The bill is being packaged as job protection legislation. Yet, it will basically allow a national database to be populated in order protect American jobs from illegal immigrants. It does this by making the employment verification system e-verify mandatory for all employers in the United States.



    

It’s worse than just a database, though. The key safeguard from a previous version of the bill has been taken out. In a previous form of the bill the database was only going to be used for employment verification purposes.

    

The new version from Rep. Lamar Smith (R-TX), chairman of the House Judiciary Committee, allows the database to be used for almost anything. Blame him for establishing this seeminly realife precursor to the Matrix, known as H.R. 2885.

    

According to Ars Technica, the database could opened up to anyone who is responsible for “granting access to, protecting, securing, operating, administering, or regulating part of the critical infrastructure.”

Let’s be honest here: this will likely lead to abuses of the database by government. It could also be another boondoggle that causes a lot of problems for American citizens.
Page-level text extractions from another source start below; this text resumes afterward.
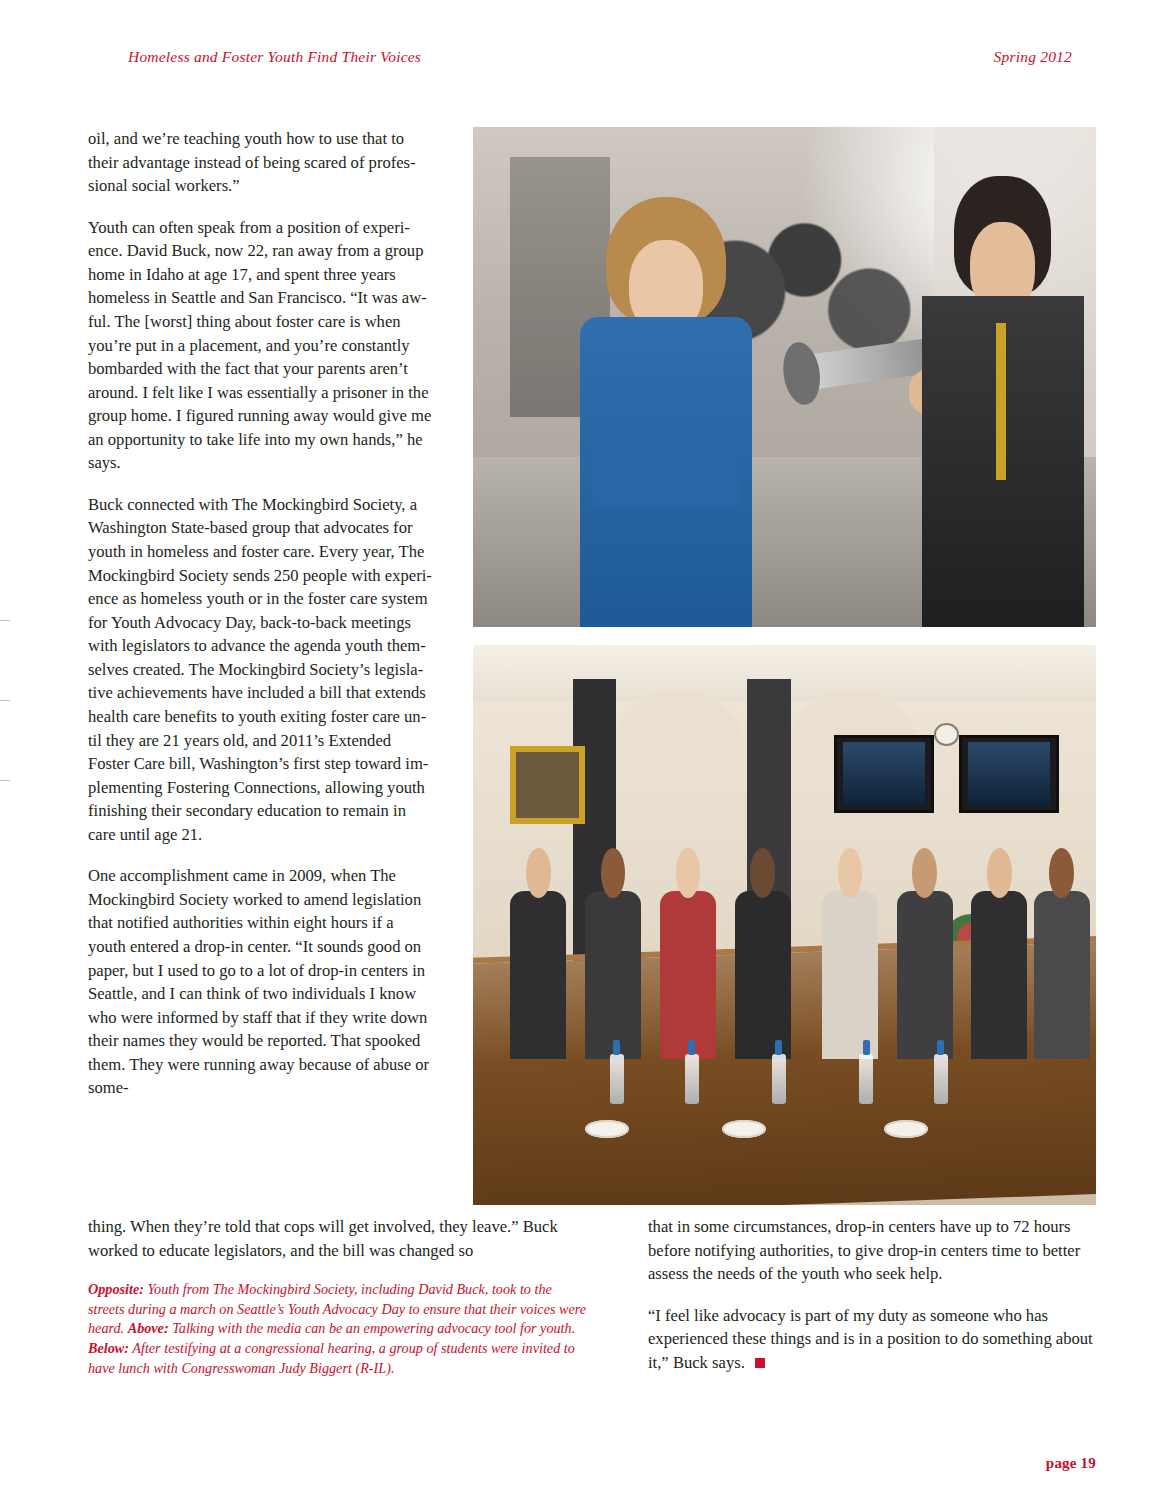Homeless and Foster Youth Find Their Voices
Spring 2012
oil, and we’re teaching youth how to use that to their advantage instead of being scared of professional social workers.”
Youth can often speak from a position of experience. David Buck, now 22, ran away from a group home in Idaho at age 17, and spent three years homeless in Seattle and San Francisco. “It was awful. The [worst] thing about foster care is when you’re put in a placement, and you’re constantly bombarded with the fact that your parents aren’t around. I felt like I was essentially a prisoner in the group home. I figured running away would give me an opportunity to take life into my own hands,” he says.
Buck connected with The Mockingbird Society, a Washington State-based group that advocates for youth in homeless and foster care. Every year, The Mockingbird Society sends 250 people with experience as homeless youth or in the foster care system for Youth Advocacy Day, back-to-back meetings with legislators to advance the agenda youth themselves created. The Mockingbird Society’s legislative achievements have included a bill that extends health care benefits to youth exiting foster care until they are 21 years old, and 2011’s Extended Foster Care bill, Washington’s first step toward implementing Fostering Connections, allowing youth finishing their secondary education to remain in care until age 21.
One accomplishment came in 2009, when The Mockingbird Society worked to amend legislation that notified authorities within eight hours if a youth entered a drop-in center. “It sounds good on paper, but I used to go to a lot of drop-in centers in Seattle, and I can think of two individuals I know who were informed by staff that if they write down their names they would be reported. That spooked them. They were running away because of abuse or some-
thing. When they’re told that cops will get involved, they leave.” Buck worked to educate legislators, and the bill was changed so
Opposite: Youth from The Mockingbird Society, including David Buck, took to the streets during a march on Seattle’s Youth Advocacy Day to ensure that their voices were heard. Above: Talking with the media can be an empowering advocacy tool for youth. Below: After testifying at a congressional hearing, a group of students were invited to have lunch with Congresswoman Judy Biggert (R-IL).
that in some circumstances, drop-in centers have up to 72 hours before notifying authorities, to give drop-in centers time to better assess the needs of the youth who seek help.
“I feel like advocacy is part of my duty as someone who has experienced these things and is in a position to do something about it,” Buck says.
page 19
The e-verify system would have to be used by everyone, and if it rejects you, you would not be able to work until you get the red tape of your real identity sorted out. Have you ever dealt with government bureaucracy before?

The people who work in government administration are not known for being accommodating. A victim of lazy clerical work could get a glitch in their e-verify entry and not be able to work. If it takes too long to prove they are who they say they are, then the victim could lose their job. It’s happened before in real life situations already – so please just don’t blow if off as wacky talk.

    

And employees all over the country will have no choice. Register in the database and risk government abuse or you don’t get to be employed in the United States.

And of course there are cyber security issues; for example, government databases can be hacked. Can you image all of the chaos this could cause? Not to mention the fact that it seems like a way to set up a national ID card scheme without anyone in government actually having to admit that’s what it is.

Can we please save ourselves the trouble and just scrap this “jobs protection” scheme?

The whole thing seems to be arrogant and the kind of thing that only authoritarian minded public servants would be interested in. If it’s such a great idea then why don’t they put it on the ballot?

It’s a cut and dry issue, right? It’s merely an electronic database bill that will protect all good Americans from losing their jobs to an illegal immigrant.

Obviously, this bill wasn’t put on the ballot because they know it probably wouldn’t pass – once people figured out that it requires biometric data (DNA, fingerprints, eye retinas and irises, voice patterns, facial patterns and hand measurements) as well as a social security number.

The Department of Homeland Security can’t even keep track of their own explosives, and we’re supposed to trust these jabronis with our biometric employment database information?

 

The fact this bill is even being considered seriously is proof that we are living in a police state.